Staatsministerin Petra Köpping auf dem Podium von "Leipzig im Gespräch"

Leipzig, 19. Oktober 2017

Bildungsinstitut Mitteldeutschland veranstaltet Podiumsdiskussion zum Thema „Integration und Gemeinwohl“

Leipzig im Gespräch mit Staatsministerin Petra Köpping

"Leipzig im Gespräch" am 19.10.2017 mit Petra Köpping, Staatsministerin für Integration und Gleichstellung des Freistaates Sachsen, zum Thema: "Integration und Gemeinwohl – was hält unsere Gesellschaft zusammen?“

Am 19.10.2017 drehte sich „Leipzig im Gespräch“ aus aktuellem Anlass um die zentrale Frage, „Integration und Gemeinwohl – was hält unsere Gesellschaft zusammen?“ Mit Petra Köpping, Staatsministerin für Integration und Gleichstellung des Freistaates Sachsen, nahm eine meinungsstarke Persönlichkeit auf dem Podium Platz, die für diese Thematik prädestinierter kaum hätte sein können. In der Galerie für Zeitgenössische Kunst (gfzk) gewannen die Zuhörer neue Sichtweisen und hatten im Anschluss der Gesprächsrunde, durch welche auch diesmal der Leipziger Journalist Wolfgang Bringschulte führte, Raum für kritische, aber auch zum Teil sehr berührende und persönliche Fragen.
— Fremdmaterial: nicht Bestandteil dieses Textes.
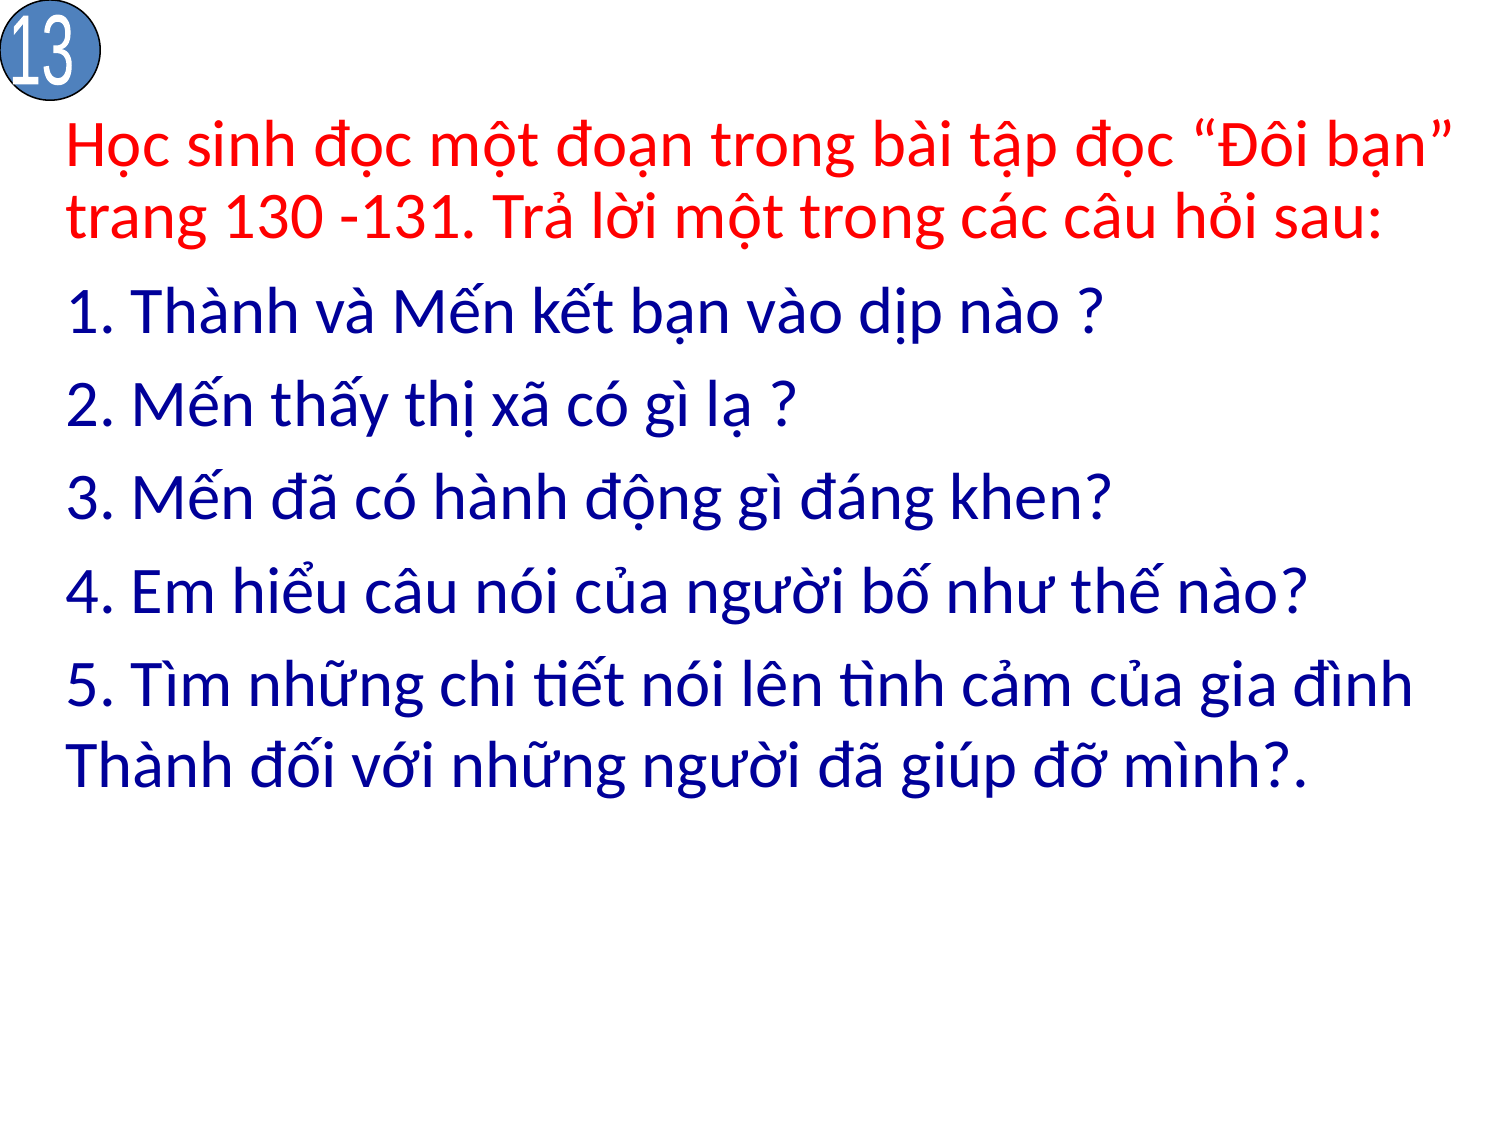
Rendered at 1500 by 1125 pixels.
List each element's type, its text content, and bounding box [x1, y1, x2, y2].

list Học sinh đọc một đoạn trong bài tập đọc “Đôi bạn” trang 130 -131. Trả lời một trong các câu hỏi sau: 1. Thành và Mến kết bạn vào dịp nào ? 2. Mến thấy thị xã có gì lạ ? 3. Mến đã có hành động gì đáng khen? 4. Em hiểu câu nói của người bố như thế nào? 5. Tìm những chi tiết nói lên tình cảm của gia đình Thành đối với những người đã giúp đỡ mình?. [0, 101, 1473, 1071]
text_box [0, 0, 101, 101]
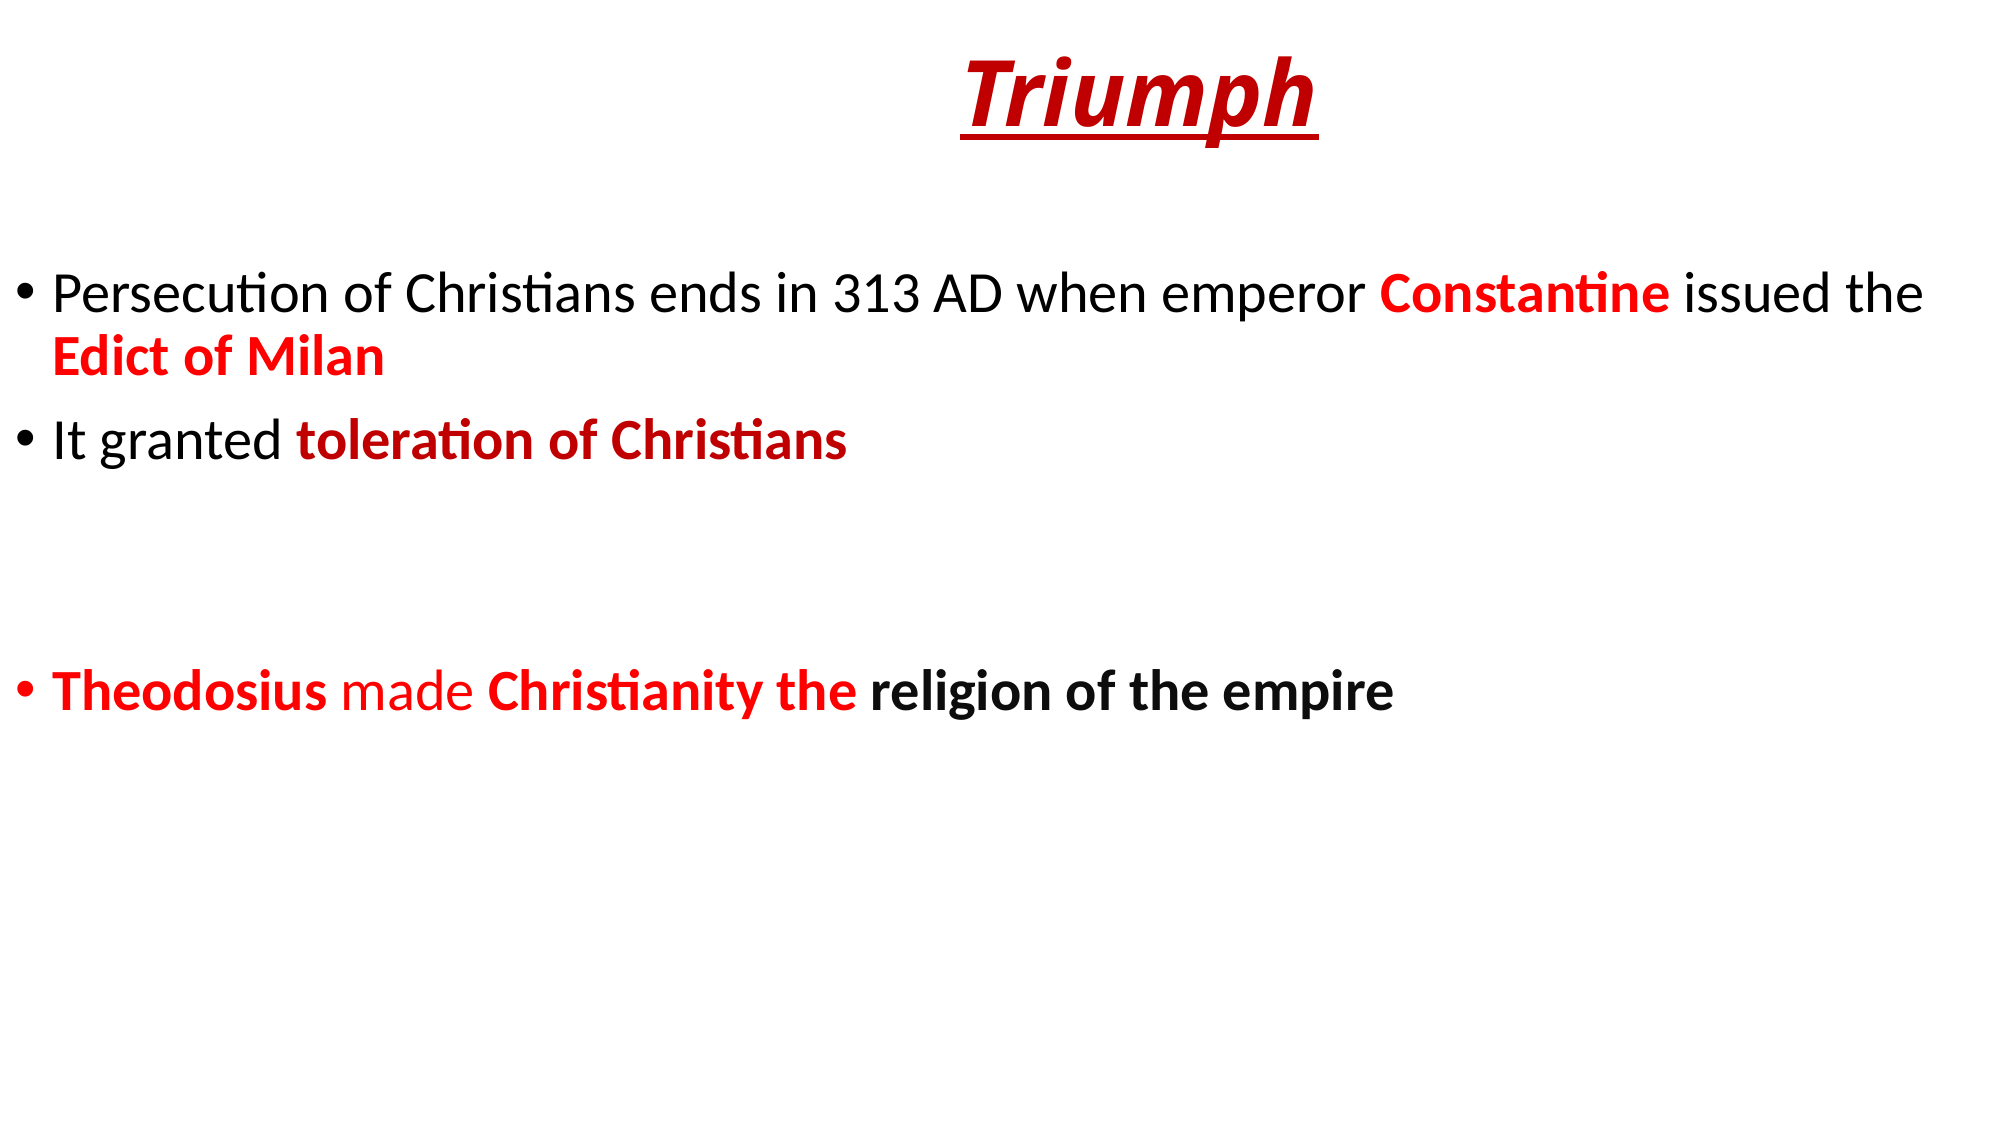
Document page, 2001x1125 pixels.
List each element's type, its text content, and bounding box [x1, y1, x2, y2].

list Persecution of Christians ends in 313 AD when emperor Constantine issued the Edict of Milan It granted toleration of Christians Theodosius made Christianity the religion of the empire [0, 254, 1953, 1125]
title Triumph [137, 0, 1863, 195]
Denkt man Integration, dann assoziiert man dies aktuell vor allem mit der Integration von Flüchtlingen. Aber an diesem Abend wurde das Thema weiter gefasst und die Aufmerksamkeit auf Menschen gerichtet, die sich ausgegrenzt fühlen. Wie wirkt Integration und was passiert, wenn Integration scheitert? „Die Kümmerin des Ostens“, wie Petra Köpping von der WELT-Journalistin Jennifer Wilton in einem Artikel benannt wurde, beschrieb anhand von Einzelschicksalen, welche Ängste die Menschen speziell in Sachsen haben, in welchen Situationen sich viele Menschen in der Region befinden und warum die Politik umdenken müsse. Es habe sich in den letzten Jahren sehr viel angestaut. Viele Probleme sind einfach nicht berücksichtigt worden, Probleme, die in dieser Form und in der Summe der Einzelfälle so in den alten Bundesländern nicht aufgetreten sind, so die Politikerin.
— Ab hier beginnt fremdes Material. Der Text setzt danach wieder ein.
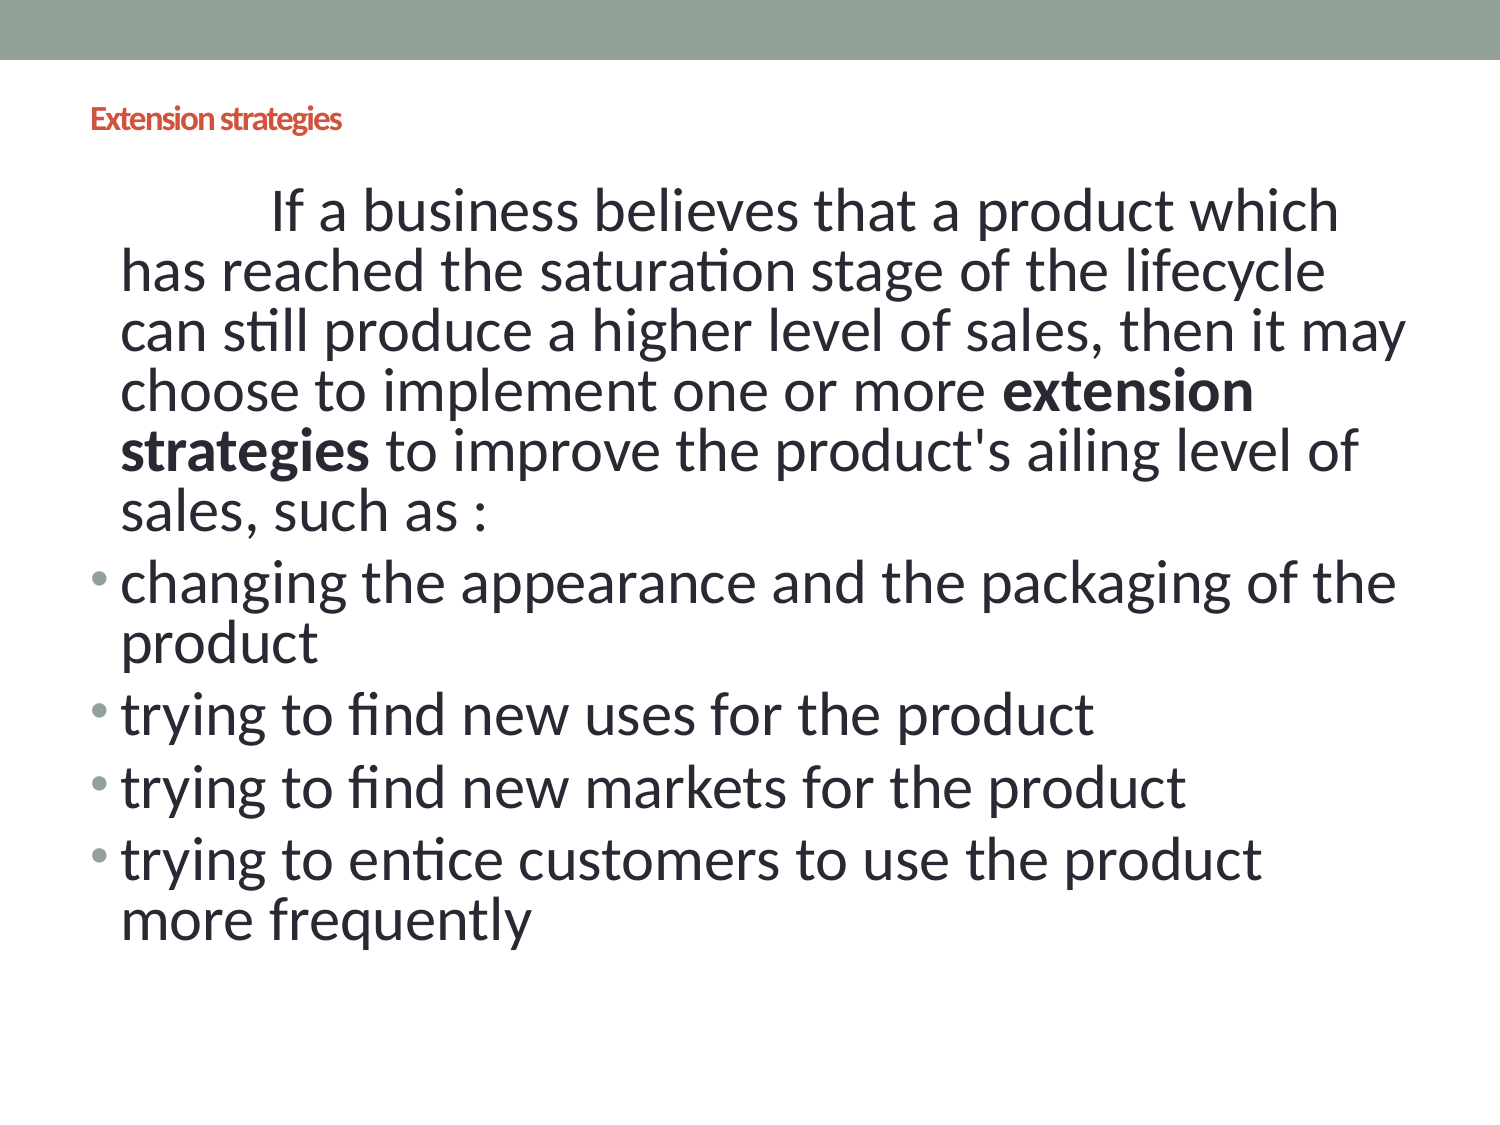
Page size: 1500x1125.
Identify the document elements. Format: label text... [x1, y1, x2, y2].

title Extension strategies [75, 45, 1425, 175]
list If a business believes that a product which has reached the saturation stage of the lifecycle can still produce a higher level of sales, then it may choose to implement one or more extension strategies to improve the product's ailing level of sales, such as : changing the appearance and the packaging of the product trying to find new uses for the product trying to find new markets for the product trying to entice customers to use the product more frequently [75, 175, 1425, 1005]
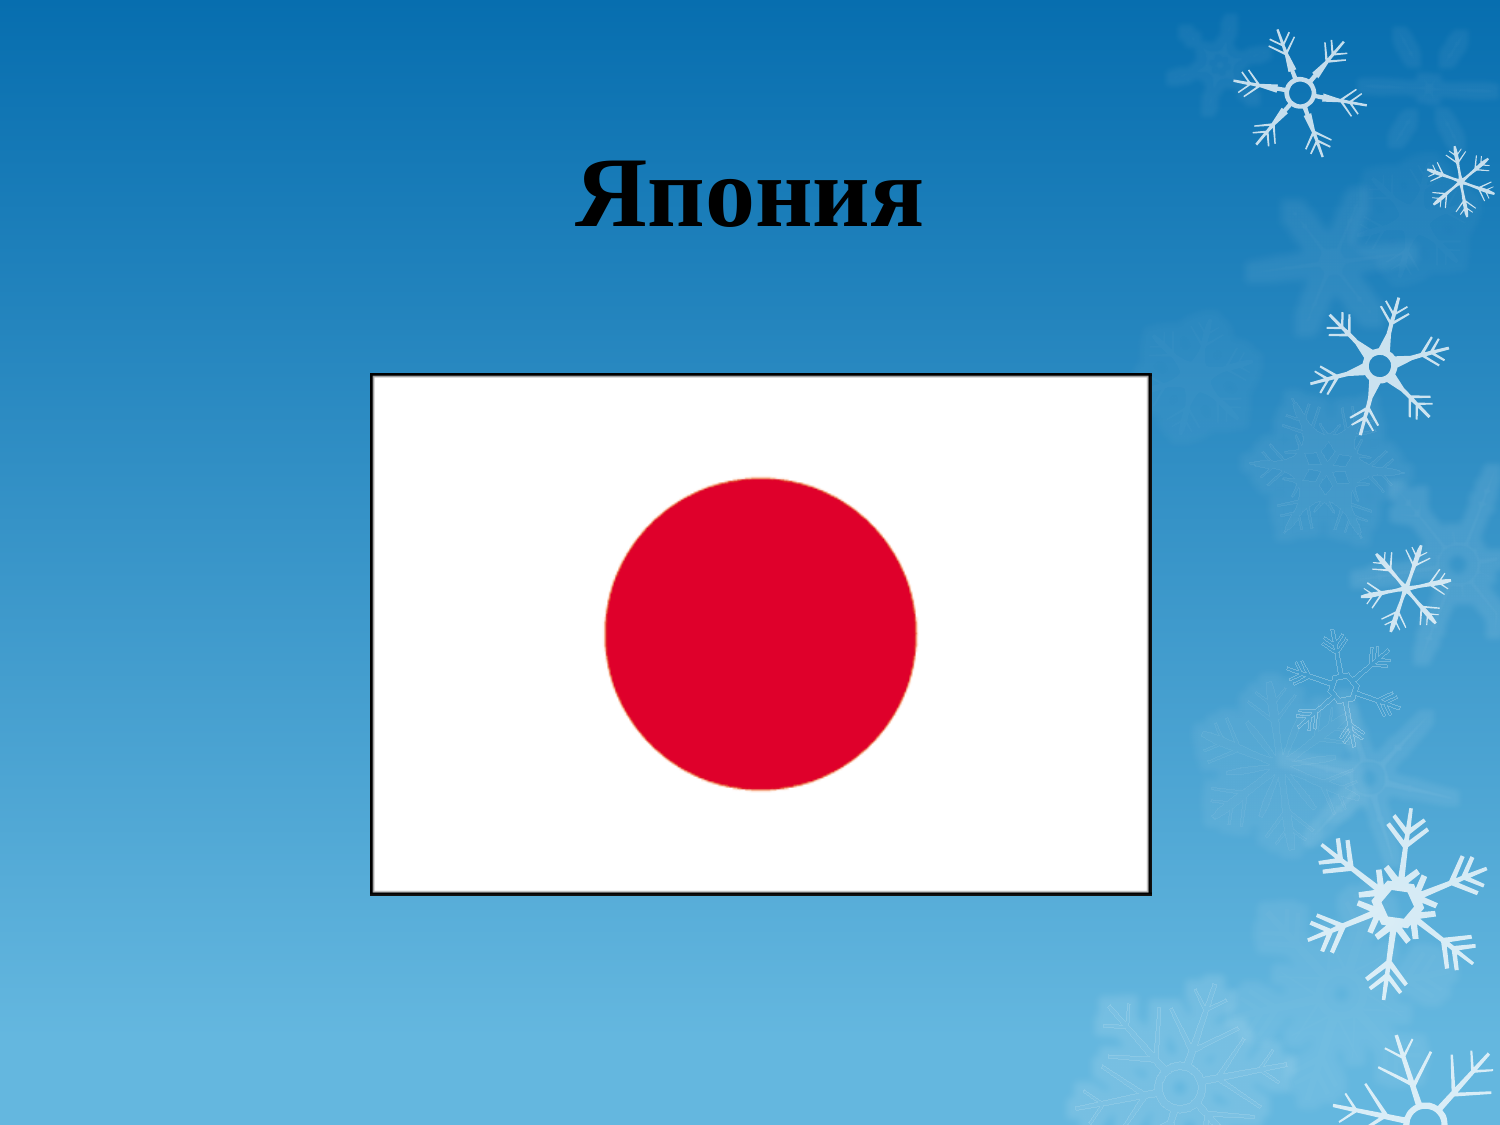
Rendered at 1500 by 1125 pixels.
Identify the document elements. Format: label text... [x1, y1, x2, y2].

Gleichermaßen waren natürlich auch die Flüchtlingswelle von 2105 und deren Folgen Gesprächsthema. Aus der eigenen Erfahrung berichtete Petra Köpping an konkreten Beispielen, vor Herausforderungen damals die Politik, aber auch die Gesellschaft standen, wo Fehler gemacht wurden und welche Rückschlüsse man heute daraus gewonnen habe. Auch zum Rücktritt des Ministerpräsidenten des Freistaates Sachsen nahm sie Stellung und beschrieb diesen Schritt als ein letztlich politisch notwendiges Zeichen nach den Ergebnissen der letzten Bundestagswahl.
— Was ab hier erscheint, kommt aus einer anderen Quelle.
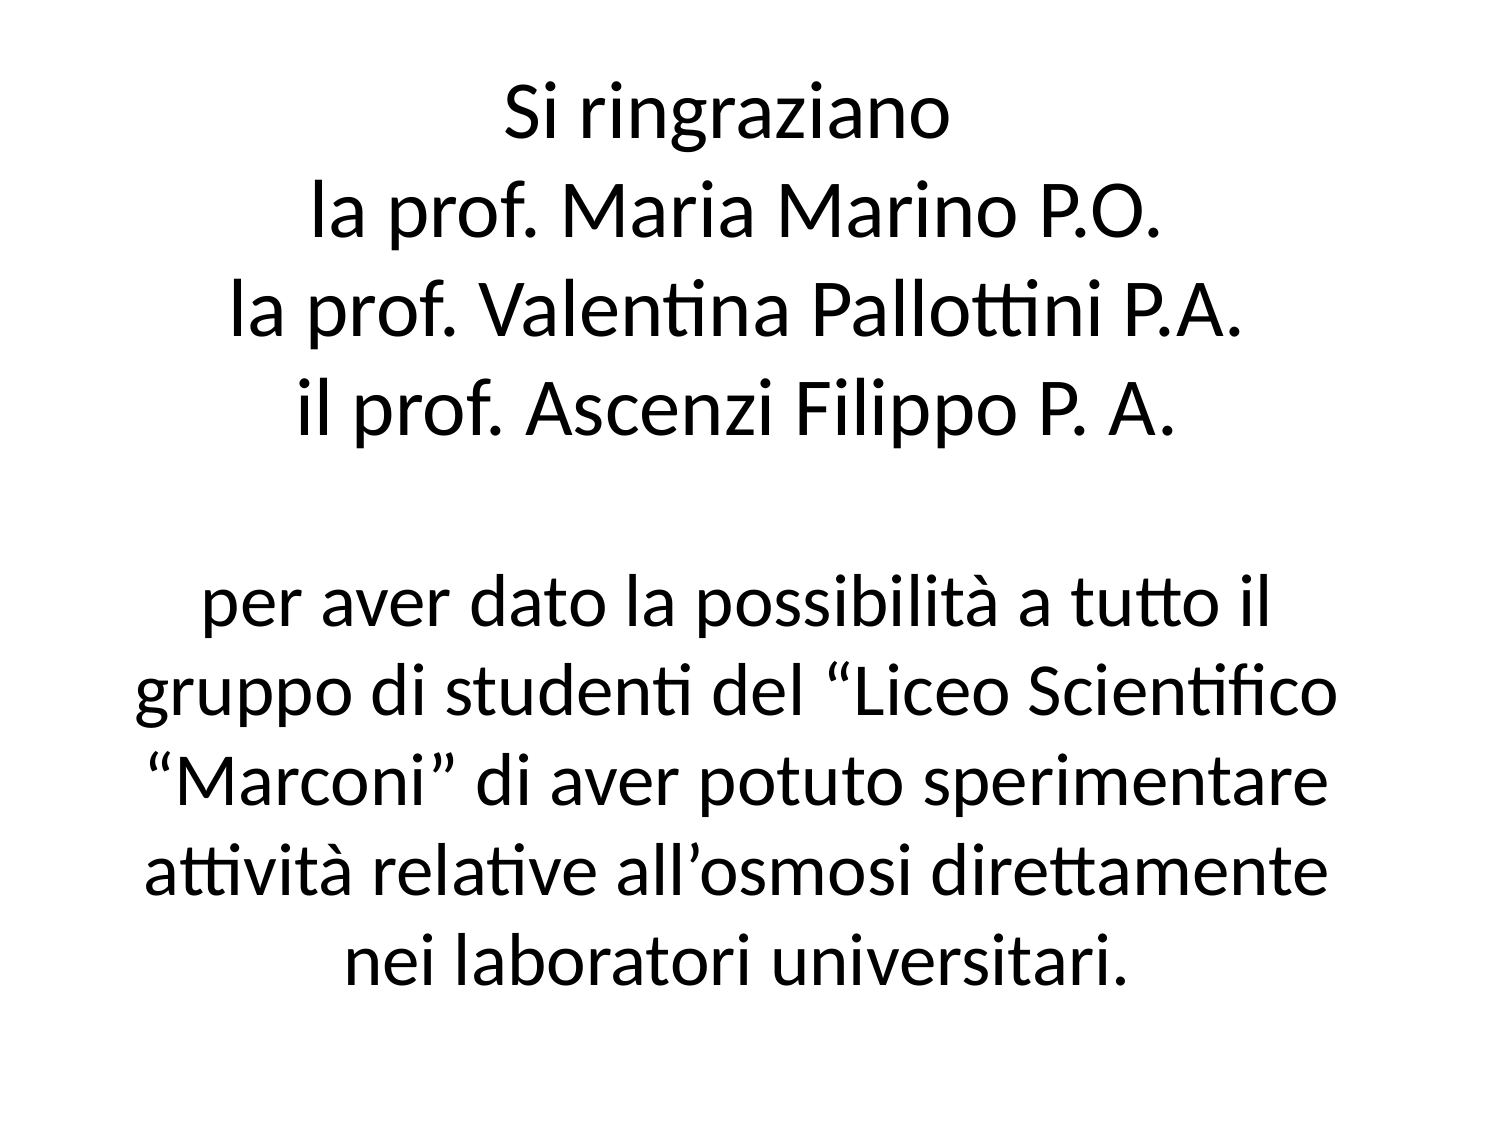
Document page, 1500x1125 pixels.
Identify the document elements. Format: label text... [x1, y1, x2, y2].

title Si ringraziano la prof. Maria Marino P.O. la prof. Valentina Pallottini P.A. il prof. Ascenzi Filippo P. A. per aver dato la possibilità a tutto il gruppo di studenti del “Liceo Scientifico “Marconi” di aver potuto sperimentare attività relative all’osmosi direttamente nei laboratori universitari. [75, 45, 1400, 1012]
Der letzte Teil des Abends gehörte dem Publikum. Und die Möglichkeit, Fragen an die Staatsministerin zu stellen, Kritik aber auch Lob zu äußern wurde rege genutzt. So nutzte u. a. Stadträtin Margitta Hollick die Gelegenheit, Position zum Thema Integration zu beziehen. In Summe ein sehr gelungener, mitunter auch sehr emotionale Gesprächsrunde.